▶ [PROBLEMS]:
(1) Decide whether each statement agrees with the passage about the wolf Romeo. Answer yes or no and quote the deciding words. (a) The wolf kept up a friendly relationship with Juneau residents from 2003 to 2009. (b) Romeo was shot by a pair of hunters from Juneau. (c) Robinson, Brittain and Romeo often met every day.
(2) Carry the passage about the wolf Romeo forward from its final sentence.

>> Begin PAGE

Skip to main content

Verified by Psychology Today

Dreaming

Unimagined Sensitivities, Part 10

Nightmares involving gravely wounded people or animals have an undeniable power.

The previous accounts of pets appearing to connect with people in anomalous ways have a collective power, even if one is inclined to dismiss them as coming from ‘questionable’ sources. What may be more compelling is an account found in a source completely unrelated to anything anomalous.

Consider the following, drawn from a book by Alaska author and nature photographer Nick Jans. A Wolf Called Romeo is the story of a wolf that, for reasons that can only be guessed at – curiosity, perhaps, or loneliness – established a friendly relationship with the residents of Juneau, Alaska (and their numerous dogs) between 2003 and 2009, until he was shot by a pair of out-of-state hunters. One of the city’s residents, Harry Robinson, and his black Lab mix, Brittain, had become very close with this wolf (nickamed Romeo because of his evident search for either love or companionship). The three would often meet daily, walking, playing and resting together in the wilderness off one of the well-known glacier trails. By 2009, they had spent hundreds of hours in each other’s company. Brittain was Romeo’s pseudo-mate/love interest, and Robinson his trusted friend/alpha male role model. (Jans, pp. 157-8)

>> End PAGE
>> Begin DATASET EXTRACT

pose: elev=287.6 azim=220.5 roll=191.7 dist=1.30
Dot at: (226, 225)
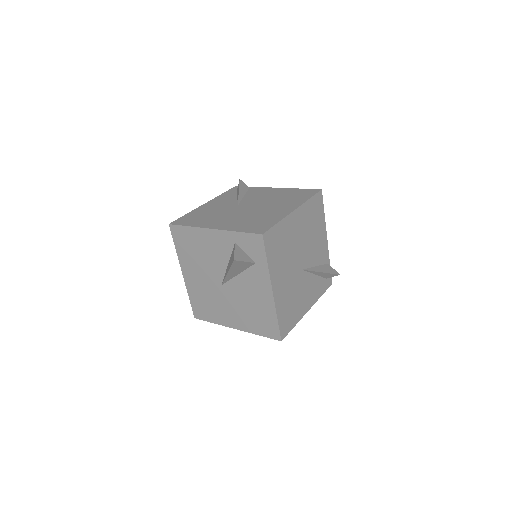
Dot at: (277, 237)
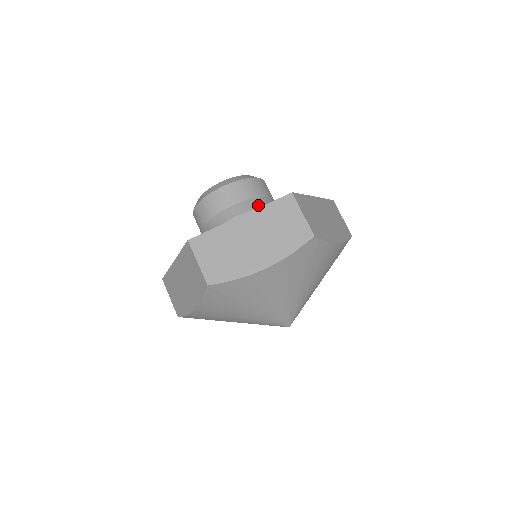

>> End DATASET EXTRACT

▶ [THE ANSWERS]:
(1)
(a) Yes: "between 2003 and 2009"
(b) No: "he was shot by a pair of out-of-state hunters"
(c) Yes: "The three would often meet daily"

(2)
In September 2009, however, Robinson had a nightmare. “I felt Romeo scream,” he said. “I could hear it inside my head. He was in agony. I saw him turn to bite at his side, and at that moment, I know he’d been shot.” The next day, Romeo did not appear as usual to greet him and Brittain. Although there had been times when the wolf went missing for days or even weeks, Robinson, mindful of his dream, suspected something wasn’t right. (Jans, p. 201)

Over the next few days, a similar dream came to Vic Walker, a local veterinarian who had developed his own connection with the wolf. Walker recounts: “Romeo was wounded…He’d been shot in the jaw. The bone was totally shattered. Harry was there. He said, ‘He’s done’; I told him, ‘No, no. I can fix this.” (Jans, p. 202) Neither man knew of the other’s dream until years later.

These dreams remind me of a quite different account I once came across, not involving animals but likewise involving a mournful death. This story is also a well-documented one. (Wood, Washington Post Magazine) On the bitter cold morning of January 13, 1964, a B-52 bomber flying over western Maryland was buffeted by a tremendous storm and crashed. Four of the crew managed to eject. They endured freezing cold conditions and deep snow on the ground; two of the men managed to survive. Two, however did not. One of them, Tech. Sgt. Mel Wooten, 27, was severely wounded because, on ejecting, a piece of the broken tail of the plane blew into him. Writer David Wood describes:

"The impact shattered his left thigh and gashed his head, chest and hands, but he came down alive in a flat meadow known around Salisbury, Pa., as the Dye Factory field. There, he collapsed in the snow. Behind him, warmth and salvation lay 200 yards away, in a line of houses just beyond some railroad tracks. In front of Wooten, half a mile away, were the twinkling lights of town. He cut himself loose from his blood-stained orange chute and survival kit and began crawling toward the lights, not knowing that between him and town lay the ice-choked Casselman River."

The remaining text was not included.